Fellow writing advisor Alex Gazzola has just published his latest book in his Mistakes Writers Make series, and this third in the series is called 50 Mistakes Writers Make.
The first two books focussed on common mistakes beginner writers make. This edition considers mistakes that more experienced writers might make.
By doing this, Alex reminds us that we are never perfect writers. No matter how long we’ve been writing, or how much we’ve written or had published, we can still make mistakes. And we will continue to do so. The important point is to spot them, and learn from them. (And his entire series is designed to help you learn from them, without having to actually make them.)

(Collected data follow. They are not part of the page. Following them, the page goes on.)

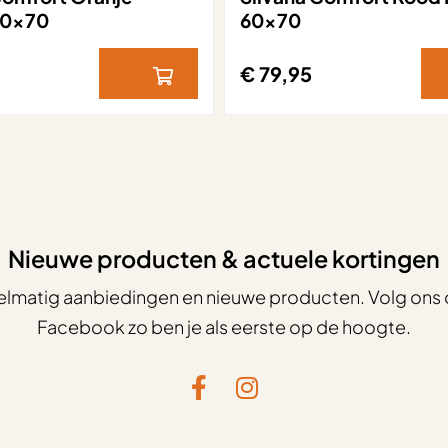
60×70
60×70
€ 79,95
Nieuwe producten & actuele kortingen
elmatig aanbiedingen en nieuwe producten. Volg ons 
Facebook zo ben je als eerste op de hoogte.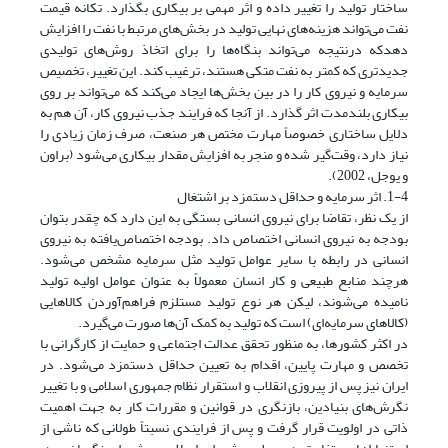
ساختار تولید را تغییر داده و اثر مهمی بر بیکاری بگذارد. تکانه قیمت
نفت می‌تواند هزینه‌های نهایی تولید در بخش‌های مرتبط با نفت را افزایش
دهدکه درنتیجه می‌تواند بنگاه‌ها را برای اتخاذ روش‌های تولیدی
جدیدتری که کمتر به نفت متکی هستند، ترغیب کند. این تغییر، تخصیص
سرمایه و نیروی کار را در بین بخش‌ها ایجاد می‌کند که می‌تواند بر روی
بیکاری بلندمدت اثر گذارد. از آنجا که فرایند جذب نیروی کار، آن هم به
دلایل ساختاری خصوصاً مهارت مختص هر صنعت، صرف زمان زیادی را
نیاز دارد، وقت‌گیر شده و منجر به افزایش مقدار بیکاری می‌شود (براون
و یوجل، 2002).
1-4. اثر سرمایه و حداقل دستمزد بر اشتغال
از یک نظر، تقاضا برای نیروی انسانی بستگی به این دارد که چقدر بتوان
بودجه به نیروی انسانی اختصاص داد. بودجه اختصاص‌یافته به نیروی
انسانی در رابطه با سایر عوامل تولید مثل سرمایه مشخص می‌شود.
هرچند منابع طبیعی و کار انسان معمولاً به عنوان عوامل اولیه تولید
نامیده می‌شوند، لیکن هر نوع تولید مستلزم فراهم‌آوردن کالاهایی
(کالاهای سرمایه‌ای) است که تولید به کمک آن‌ها صورت می‌گیرد.
در اکثر کشورها، به منظور تحقق عدالت اجتماعی و حمایت از کارگرانی با
تخصص و مهارت پایین، اقدام به تعیین حداقل دستمزد می‌شود. در
ایران نیز پس از پیروزی انقلاب و استقرار نظام جمهوری اسلامی و با تغییر
نگرش‌های بنیادین، بازنگری در قوانین و مقررات کار به جهت اهمیت
ذاتی در اولویت قرار گرفت و پس از فرایندی نسبتاً طولانی که ناشی از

In Mistake 44 (Experimentlessness) Alex refers to an article I wrote some time ago (one which I’d completely forgotten about) regarding multiple submissions. As a competition judge, I’d commented that sometimes writers enter more than one entry into a competition, but what tends to happen is that they submit similar material. My suggestion was to experiment: submit two or more different pieces. (So, if you are entering an open-themed competition, don’t send three romance stories. Instead, send one romance, one comedy and one crime. If the judge isn’t keen on romance stories you still have two other chances to win.)
Alex took this one step further and applied it to pitches for non-fiction books. I won’t spoil the result of his experimentation, suffice to say I appear to have saved the world from a book called Living with Chronic Bad Breath. (You can thank me later.)
And if you read his blog post, where he launches this third in the series, you’ll see he discusses the idea of opening up the series to other writers, with the right ideas. Why not get in touch and pitch something?
(Don’t forget Mistake 44: Experimentlessness mentioned in Book 3. Pitch some different ideas, such as 50 Travel Writing Mistakes Writers Make, 50 Interview Mistakes Writers Make and 50 Mistakes Writers With Chronic Bad Breath Make. Then again. Perhaps not.)